Logging

intermediate nodejs logging production observability

console.log is great in dev. In production it’s a disaster:

  • Blocks the event loop on a slow terminal/file.
  • No log levels — can’t filter “warn and above.”
  • Unstructured strings — grep works but querying (“show me all 500s in the last hour”) doesn’t.
  • No timestamps unless we add them manually.
  • No request correlation — can’t follow one request across many log lines.

In simple language: console.log is a printf, not a logger. We need a logger.

Structured (JSON) logs > free-text

Pre-cloud: tail -f app.log | grep ERROR. Post-cloud: logs go to Datadog/Loki/CloudWatch/ELK and get queried. Those systems work way better with JSON.

// Free-text — hard to query
2026-05-26 12:34:56 ERROR: user 42 failed login from 1.2.3.4

// Structured — every field is queryable
{"level":"error","time":1716720896000,"msg":"failed login","userId":42,"ip":"1.2.3.4"}

Now level:error AND userId:42 is a one-liner in any log system.

Pino — fast and JSON-first

Pino is the de facto standard for new Node services. Async, structured by default, very fast (claims ~5x faster than Winston in their benchmarks).

import pino from 'pino';

const logger = pino({
  level: process.env.LOG_LEVEL || 'info',
});

logger.info('server started');
logger.info({ port: 3000, env: 'prod' }, 'listening');
logger.error({ err, userId }, 'failed to load user');

Note the argument order: object first, message second. The object’s keys become top-level fields in the log line.

Output:

{"level":30,"time":1716720896,"pid":42,"hostname":"app-1","port":3000,"env":"prod","msg":"listening"}

level: 30 is info (10=trace, 20=debug, 30=info, 40=warn, 50=error, 60=fatal).

Child loggers for request context

app.use((req, res, next) => {
  req.log = logger.child({ reqId: crypto.randomUUID() });
  next();
});

app.get('/users/:id', async (req, res) => {
  req.log.info({ userId: req.params.id }, 'fetching user');
  // every log line in this request includes reqId automatically
});

Now we can trace one request through five log lines by filtering on reqId.

Pretty-print in dev

Raw JSON in dev is ugly.
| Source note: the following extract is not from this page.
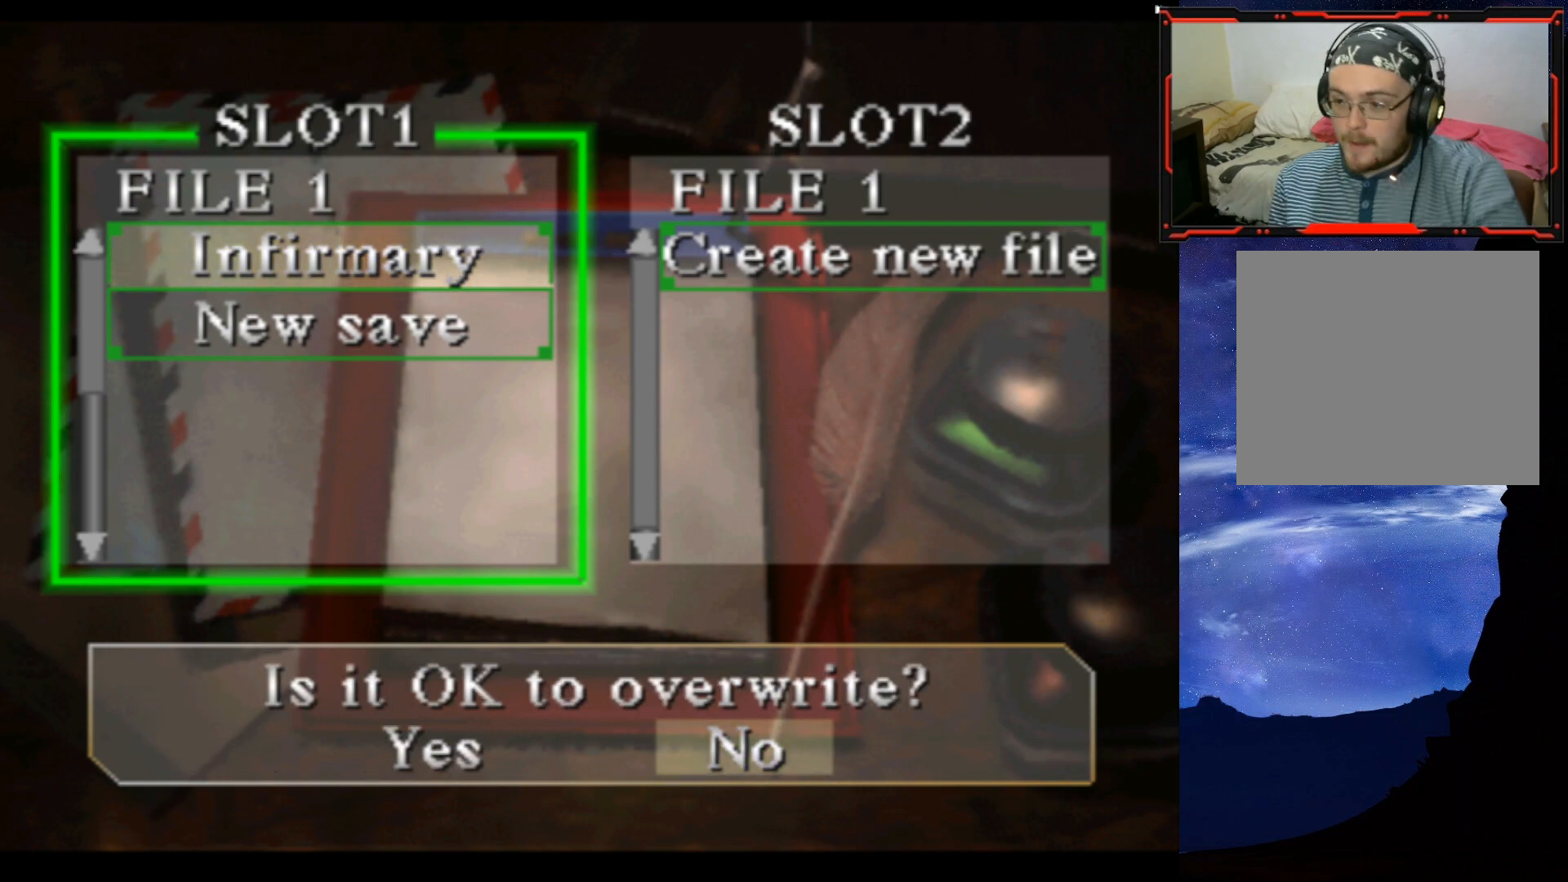
{"buttons": [], "right_stick": "center", "events": [[133, "DPAD_LEFT", "up"], [250, "CROSS", "down"], [400, "CROSS", "up"]]}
Pipe through pino-pretty:

node server.js | pino-pretty

Or configure it conditionally:

const logger = pino({
  transport: process.env.NODE_ENV !== 'production'
    ? { target: 'pino-pretty' }
    : undefined,
});

Winston — flexible, more batteries included

Winston has been around longer. More transports out of the box (files, HTTP, Slack, Loggly). More configurable formatters. Slower than Pino but rarely the bottleneck.

import winston from 'winston';

const logger = winston.createLogger({
  level: 'info',
  format: winston.format.json(),
  transports: [
    new winston.transports.Console(),
    new winston.transports.File({ filename: 'error.log', level: 'error' }),
  ],
});

Pino vs Winston

Pino Winston
SpeedVery fastSlower
Default formatJSONConfigurable
TransportsWorker-thread basedBuilt-in zoo
Best forNew services, microservices, high throughputLegacy projects, complex routing needs

For new projects in 2026, default to Pino unless we have a specific reason for Winston.
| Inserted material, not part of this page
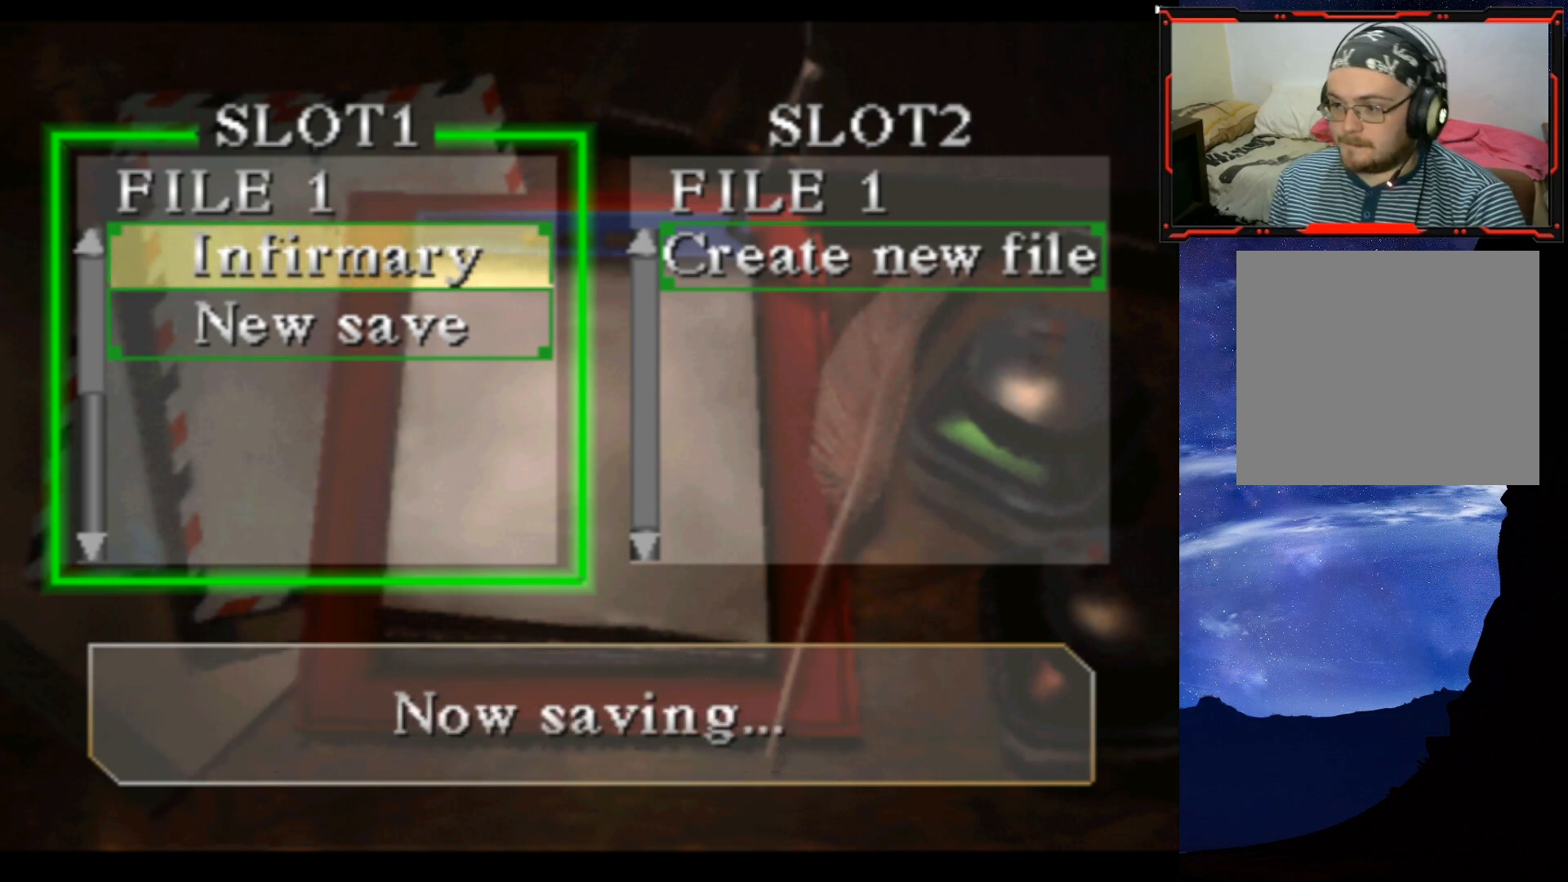
{"buttons": [], "right_stick": "center", "events": []}
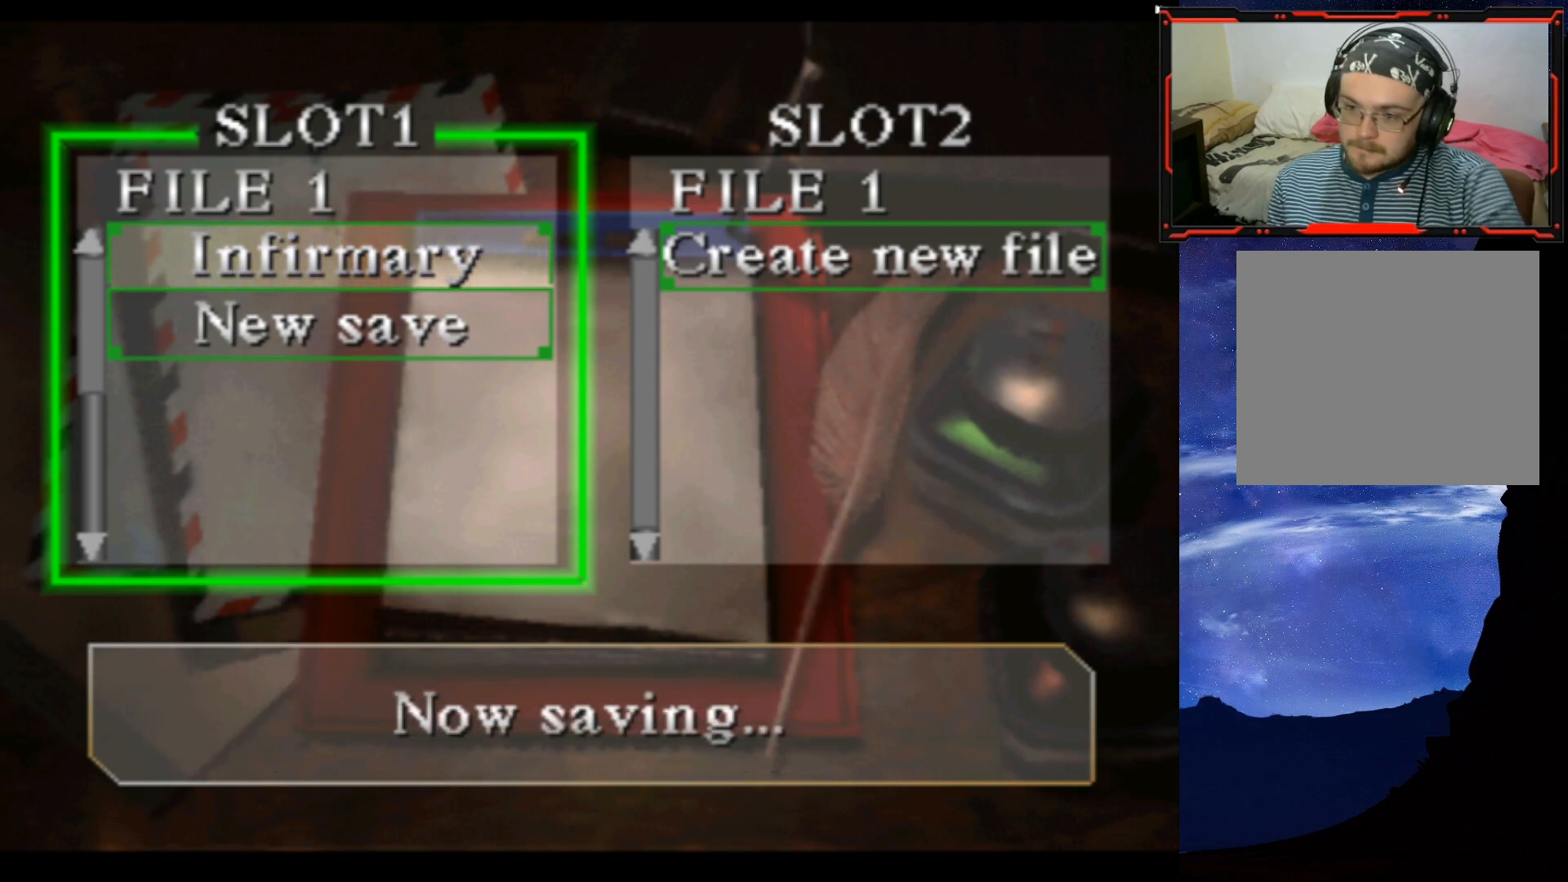
{"buttons": [], "right_stick": "center", "events": []}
Log levels — actually use them

  • trace — extremely verbose, “entered this function”
  • debug — dev-only details
  • info — normal lifecycle events (“server started”, “job processed”)
  • warn — something unexpected but not broken
  • error — request failed, operation failed
  • fatal — process is dying

Default to info in prod, debug in dev. Letting debug lines into prod logs makes them noisy and expensive.

What to log (and what NOT to)

Log:

  • Every incoming request (URL, status, latency, requestId, userId)
  • Every error with stack trace
  • Job/cron start and end
  • External API calls (target, duration, status)

Never log:

  • Passwords, tokens, API keys, session IDs
  • Full credit card numbers, PII (unless legally OK and you have redaction)
  • The full request body of every request (huge volume, often contains PII)

Use a redaction config:

const logger = pino({
  redact: ['req.headers.authorization', 'password', '*.token'],
});

Where logs go

In containerized environments (Docker, Kubernetes), log to stdout/stderr only. Don’t write log files inside the container. The orchestrator captures stdout and routes it to your log backend. Files inside containers vanish when the container restarts.

For VMs/bare metal, write to stdout and let systemd-journald / a sidecar agent ship them off.